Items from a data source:
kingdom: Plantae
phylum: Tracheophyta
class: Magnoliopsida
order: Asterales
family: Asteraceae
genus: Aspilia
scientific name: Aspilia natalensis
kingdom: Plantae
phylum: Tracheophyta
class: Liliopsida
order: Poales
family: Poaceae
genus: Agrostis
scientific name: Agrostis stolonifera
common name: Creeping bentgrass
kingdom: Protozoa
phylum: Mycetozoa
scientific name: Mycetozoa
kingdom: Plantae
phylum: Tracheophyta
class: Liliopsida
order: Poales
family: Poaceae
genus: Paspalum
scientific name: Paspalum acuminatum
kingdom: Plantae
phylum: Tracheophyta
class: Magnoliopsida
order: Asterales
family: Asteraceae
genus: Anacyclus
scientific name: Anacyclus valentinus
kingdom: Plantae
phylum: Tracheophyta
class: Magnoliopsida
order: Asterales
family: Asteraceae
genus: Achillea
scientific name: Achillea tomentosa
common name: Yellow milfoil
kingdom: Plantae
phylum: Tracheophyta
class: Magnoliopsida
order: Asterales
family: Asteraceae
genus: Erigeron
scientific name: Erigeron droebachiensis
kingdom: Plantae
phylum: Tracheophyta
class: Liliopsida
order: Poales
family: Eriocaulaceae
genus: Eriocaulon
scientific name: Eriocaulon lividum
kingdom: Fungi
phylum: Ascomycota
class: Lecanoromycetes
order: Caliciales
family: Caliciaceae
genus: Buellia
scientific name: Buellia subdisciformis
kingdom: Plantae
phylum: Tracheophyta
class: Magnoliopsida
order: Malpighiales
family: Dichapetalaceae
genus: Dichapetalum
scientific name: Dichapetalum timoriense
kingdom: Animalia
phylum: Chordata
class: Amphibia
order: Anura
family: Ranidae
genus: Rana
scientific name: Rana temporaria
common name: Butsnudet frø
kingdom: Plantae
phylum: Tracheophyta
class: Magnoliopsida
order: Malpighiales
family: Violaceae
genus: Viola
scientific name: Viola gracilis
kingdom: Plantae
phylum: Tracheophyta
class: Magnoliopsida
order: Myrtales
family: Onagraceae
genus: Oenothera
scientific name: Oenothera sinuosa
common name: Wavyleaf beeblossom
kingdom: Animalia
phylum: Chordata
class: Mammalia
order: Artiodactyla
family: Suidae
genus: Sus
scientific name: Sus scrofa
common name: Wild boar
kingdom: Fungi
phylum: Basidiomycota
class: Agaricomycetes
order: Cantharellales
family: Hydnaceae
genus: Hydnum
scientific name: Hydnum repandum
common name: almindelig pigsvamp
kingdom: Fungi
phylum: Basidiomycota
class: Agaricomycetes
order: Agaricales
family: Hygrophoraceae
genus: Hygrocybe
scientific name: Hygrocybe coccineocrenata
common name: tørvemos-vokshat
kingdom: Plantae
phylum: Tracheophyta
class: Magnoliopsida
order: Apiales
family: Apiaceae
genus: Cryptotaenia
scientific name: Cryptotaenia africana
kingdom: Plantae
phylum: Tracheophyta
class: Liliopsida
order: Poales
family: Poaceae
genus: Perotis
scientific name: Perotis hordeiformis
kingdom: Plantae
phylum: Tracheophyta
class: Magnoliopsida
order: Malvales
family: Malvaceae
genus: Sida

## Task prompt
Rewrite every one of the lines above, substituting "species name" for "scientific name" each time it occurs and keeping everything else the same.

## Response to this task
kingdom: Plantae
phylum: Tracheophyta
class: Magnoliopsida
order: Asterales
family: Asteraceae
genus: Aspilia
species name: Aspilia natalensis
kingdom: Plantae
phylum: Tracheophyta
class: Liliopsida
order: Poales
family: Poaceae
genus: Agrostis
species name: Agrostis stolonifera
common name: Creeping bentgrass
kingdom: Protozoa
phylum: Mycetozoa
species name: Mycetozoa
kingdom: Plantae
phylum: Tracheophyta
class: Liliopsida
order: Poales
family: Poaceae
genus: Paspalum
species name: Paspalum acuminatum
kingdom: Plantae
phylum: Tracheophyta
class: Magnoliopsida
order: Asterales
family: Asteraceae
genus: Anacyclus
species name: Anacyclus valentinus
kingdom: Plantae
phylum: Tracheophyta
class: Magnoliopsida
order: Asterales
family: Asteraceae
genus: Achillea
species name: Achillea tomentosa
common name: Yellow milfoil
kingdom: Plantae
phylum: Tracheophyta
class: Magnoliopsida
order: Asterales
family: Asteraceae
genus: Erigeron
species name: Erigeron droebachiensis
kingdom: Plantae
phylum: Tracheophyta
class: Liliopsida
order: Poales
family: Eriocaulaceae
genus: Eriocaulon
species name: Eriocaulon lividum
kingdom: Fungi
phylum: Ascomycota
class: Lecanoromycetes
order: Caliciales
family: Caliciaceae
genus: Buellia
species name: Buellia subdisciformis
kingdom: Plantae
phylum: Tracheophyta
class: Magnoliopsida
order: Malpighiales
family: Dichapetalaceae
genus: Dichapetalum
species name: Dichapetalum timoriense
kingdom: Animalia
phylum: Chordata
class: Amphibia
order: Anura
family: Ranidae
genus: Rana
species name: Rana temporaria
common name: Butsnudet frø
kingdom: Plantae
phylum: Tracheophyta
class: Magnoliopsida
order: Malpighiales
family: Violaceae
genus: Viola
species name: Viola gracilis
kingdom: Plantae
phylum: Tracheophyta
class: Magnoliopsida
order: Myrtales
family: Onagraceae
genus: Oenothera
species name: Oenothera sinuosa
common name: Wavyleaf beeblossom
kingdom: Animalia
phylum: Chordata
class: Mammalia
order: Artiodactyla
family: Suidae
genus: Sus
species name: Sus scrofa
common name: Wild boar
kingdom: Fungi
phylum: Basidiomycota
class: Agaricomycetes
order: Cantharellales
family: Hydnaceae
genus: Hydnum
species name: Hydnum repandum
common name: almindelig pigsvamp
kingdom: Fungi
phylum: Basidiomycota
class: Agaricomycetes
order: Agaricales
family: Hygrophoraceae
genus: Hygrocybe
species name: Hygrocybe coccineocrenata
common name: tørvemos-vokshat
kingdom: Plantae
phylum: Tracheophyta
class: Magnoliopsida
order: Apiales
family: Apiaceae
genus: Cryptotaenia
species name: Cryptotaenia africana
kingdom: Plantae
phylum: Tracheophyta
class: Liliopsida
order: Poales
family: Poaceae
genus: Perotis
species name: Perotis hordeiformis
kingdom: Plantae
phylum: Tracheophyta
class: Magnoliopsida
order: Malvales
family: Malvaceae
genus: Sida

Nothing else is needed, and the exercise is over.